The Impact of Heritable Myopathies on Gastrointestinal Skeletal Muscle Function.

Among other contributions to gastrointestinal (GI) function, skeletal muscles regulate transit at both ends of the GI tract by providing propulsive forces for ingested nutrients and controlling the excretion of waste products. At the oropharynx, skeletal muscles provide necessary forces for effective mastication and the transfer of food boluses from the mouth into the proximal esophagus, where skeletal muscle-mediated peristalsis initiates propulsion of food boluses towards the stomach, a function supplanted by the upper esophagus smooth muscle.

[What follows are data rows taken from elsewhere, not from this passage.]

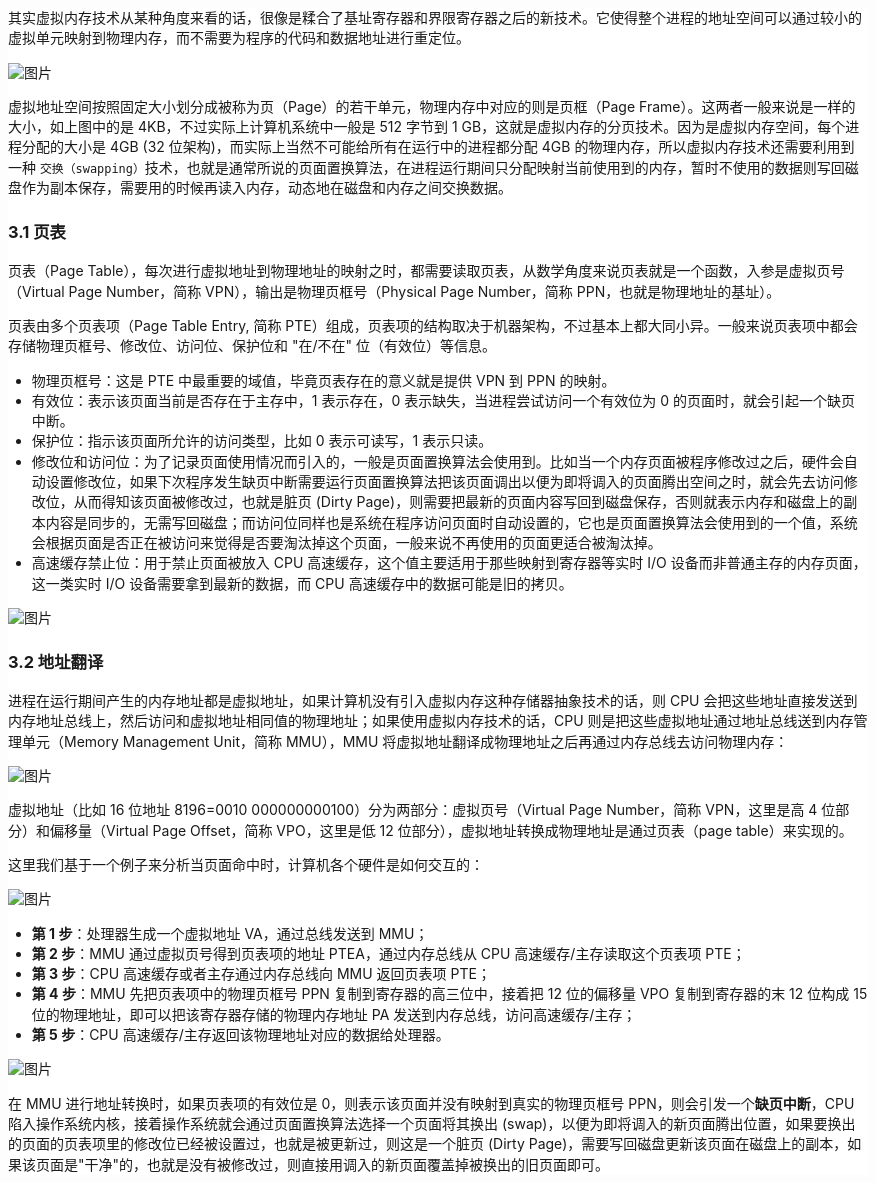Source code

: 其实虚拟内存技术从某种角度来看的话，很像是糅合了基址寄存器和界限寄存器之后的新技术。它使得整个进程的地址空间可以通过较小的虚拟单元映射到物理内存，而不需要为程序的代码和数据地址进行重定位。

![图片](https://mmbiz.qpic.cn/mmbiz_jpg/j3gficicyOvauNO6QadFJvbG1OjFtc6yM1dJO32Z9NEDPa7UYLOF49ial5ezZjueUdLEZoibrFKFWzkoP4KiaBY8IJQ/640?wx_fmt=jpeg&wxfrom=5&wx_lazy=1&wx_co=1)

虚拟地址空间按照固定大小划分成被称为页（Page）的若干单元，物理内存中对应的则是页框（Page Frame）。这两者一般来说是一样的大小，如上图中的是 4KB，不过实际上计算机系统中一般是 512 字节到 1 GB，这就是虚拟内存的分页技术。因为是虚拟内存空间，每个进程分配的大小是 4GB (32 位架构)，而实际上当然不可能给所有在运行中的进程都分配 4GB 的物理内存，所以虚拟内存技术还需要利用到一种 `交换（swapping）`技术，也就是通常所说的页面置换算法，在进程运行期间只分配映射当前使用到的内存，暂时不使用的数据则写回磁盘作为副本保存，需要用的时候再读入内存，动态地在磁盘和内存之间交换数据。

### 3.1 页表

页表（Page Table），每次进行虚拟地址到物理地址的映射之时，都需要读取页表，从数学角度来说页表就是一个函数，入参是虚拟页号（Virtual Page Number，简称 VPN），输出是物理页框号（Physical Page Number，简称 PPN，也就是物理地址的基址）。

页表由多个页表项（Page Table Entry, 简称 PTE）组成，页表项的结构取决于机器架构，不过基本上都大同小异。一般来说页表项中都会存储物理页框号、修改位、访问位、保护位和 "在/不在" 位（有效位）等信息。

- 物理页框号：这是 PTE 中最重要的域值，毕竟页表存在的意义就是提供 VPN 到 PPN 的映射。
- 有效位：表示该页面当前是否存在于主存中，1 表示存在，0 表示缺失，当进程尝试访问一个有效位为 0 的页面时，就会引起一个缺页中断。
- 保护位：指示该页面所允许的访问类型，比如 0 表示可读写，1 表示只读。
- 修改位和访问位：为了记录页面使用情况而引入的，一般是页面置换算法会使用到。比如当一个内存页面被程序修改过之后，硬件会自动设置修改位，如果下次程序发生缺页中断需要运行页面置换算法把该页面调出以便为即将调入的页面腾出空间之时，就会先去访问修改位，从而得知该页面被修改过，也就是脏页 (Dirty Page)，则需要把最新的页面内容写回到磁盘保存，否则就表示内存和磁盘上的副本内容是同步的，无需写回磁盘；而访问位同样也是系统在程序访问页面时自动设置的，它也是页面置换算法会使用到的一个值，系统会根据页面是否正在被访问来觉得是否要淘汰掉这个页面，一般来说不再使用的页面更适合被淘汰掉。
- 高速缓存禁止位：用于禁止页面被放入 CPU 高速缓存，这个值主要适用于那些映射到寄存器等实时 I/O 设备而非普通主存的内存页面，这一类实时 I/O 设备需要拿到最新的数据，而 CPU 高速缓存中的数据可能是旧的拷贝。

![图片](https://mmbiz.qpic.cn/mmbiz_jpg/j3gficicyOvauNO6QadFJvbG1OjFtc6yM13fT8bDfxH4Y6g0QaGuGwiaVibys4ZlFG98llT3m52sK2xwdx6w9MrddA/640?wx_fmt=jpeg&wxfrom=5&wx_lazy=1&wx_co=1)

### 3.2 地址翻译

进程在运行期间产生的内存地址都是虚拟地址，如果计算机没有引入虚拟内存这种存储器抽象技术的话，则 CPU 会把这些地址直接发送到内存地址总线上，然后访问和虚拟地址相同值的物理地址；如果使用虚拟内存技术的话，CPU 则是把这些虚拟地址通过地址总线送到内存管理单元（Memory Management Unit，简称 MMU），MMU 将虚拟地址翻译成物理地址之后再通过内存总线去访问物理内存：

![图片](https://mmbiz.qpic.cn/mmbiz_jpg/j3gficicyOvauNO6QadFJvbG1OjFtc6yM1wOG9akEibhHiaN5JvLicOxPYlMcIN2xuVja4GOjnibJnhNaiazgbh5ogwRg/640?wx_fmt=jpeg&wxfrom=5&wx_lazy=1&wx_co=1)

虚拟地址（比如 16 位地址 8196=0010 000000000100）分为两部分：虚拟页号（Virtual Page Number，简称 VPN，这里是高 4 位部分）和偏移量（Virtual Page Offset，简称 VPO，这里是低 12 位部分），虚拟地址转换成物理地址是通过页表（page table）来实现的。

这里我们基于一个例子来分析当页面命中时，计算机各个硬件是如何交互的：

![图片](https://mmbiz.qpic.cn/mmbiz_jpg/j3gficicyOvauNO6QadFJvbG1OjFtc6yM1PHxicmich1NiccVx4ZXn1qmPwDE5vDfs9X53oEu70vnnAp3gknZ8YzibyQ/640?wx_fmt=jpeg&wxfrom=5&wx_lazy=1&wx_co=1)

- **第 1 步**：处理器生成一个虚拟地址 VA，通过总线发送到 MMU；
- **第 2 步**：MMU 通过虚拟页号得到页表项的地址 PTEA，通过内存总线从 CPU 高速缓存/主存读取这个页表项 PTE；
- **第 3 步**：CPU 高速缓存或者主存通过内存总线向 MMU 返回页表项 PTE；
- **第 4 步**：MMU 先把页表项中的物理页框号 PPN 复制到寄存器的高三位中，接着把 12 位的偏移量 VPO 复制到寄存器的末 12 位构成 15 位的物理地址，即可以把该寄存器存储的物理内存地址 PA 发送到内存总线，访问高速缓存/主存；
- **第 5 步**：CPU 高速缓存/主存返回该物理地址对应的数据给处理器。

![图片](https://mmbiz.qpic.cn/mmbiz_jpg/j3gficicyOvauNO6QadFJvbG1OjFtc6yM1iciam3ptaJUmGlciaKyGLzdVlwJlnBiaeUic4hYry4unRLAsKmoicSJoQtdA/640?wx_fmt=jpeg&wxfrom=5&wx_lazy=1&wx_co=1)

在 MMU 进行地址转换时，如果页表项的有效位是 0，则表示该页面并没有映射到真实的物理页框号 PPN，则会引发一个**缺页中断**，CPU 陷入操作系统内核，接着操作系统就会通过页面置换算法选择一个页面将其换出 (swap)，以便为即将调入的新页面腾出位置，如果要换出的页面的页表项里的修改位已经被设置过，也就是被更新过，则这是一个脏页 (Dirty Page)，需要写回磁盘更新该页面在磁盘上的副本，如果该页面是"干净"的，也就是没有被修改过，则直接用调入的新页面覆盖掉被换出的旧页面即可。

Consequently, the most prominent manifestation of proximal GI tract skeletal muscle dysfunction is transfer and oropharyngeal dysphagia that may result in repeated episodes of life-threatening choking and pulmonary aspiration. At the anal canal, the external anal sphincter controls the release of gas, liquids, and solids. Skeletal muscles within the pelvic floor play a synergistic role in regulating defection. Hence, distal GI tract skeletal muscle dysfunction may result in the leakage of flatus and fecal matter, whereas, in contrast, pelvic floor dysfunction may contribute to constipation. The balance between such defects may severely impact nutritional status and quality of life. Herein, we provide a comprehensive review of the genetics, molecular biology, and mechanisms underlying heritable disorders of skeletal muscle and how these may impact GI tract function and overall well-being. For organizational purposes, we separate discussions of congenital, mitochondrial, and myofibrillar myopathies and muscular dystrophies. For the sake of completeness, we also briefly consider acquired myopathies that affect GI tract function. As treatment options are currently limited, disorders of skeletal muscle function provide exciting therapeutic opportunities, including innovative approaches to target specific gene modifications.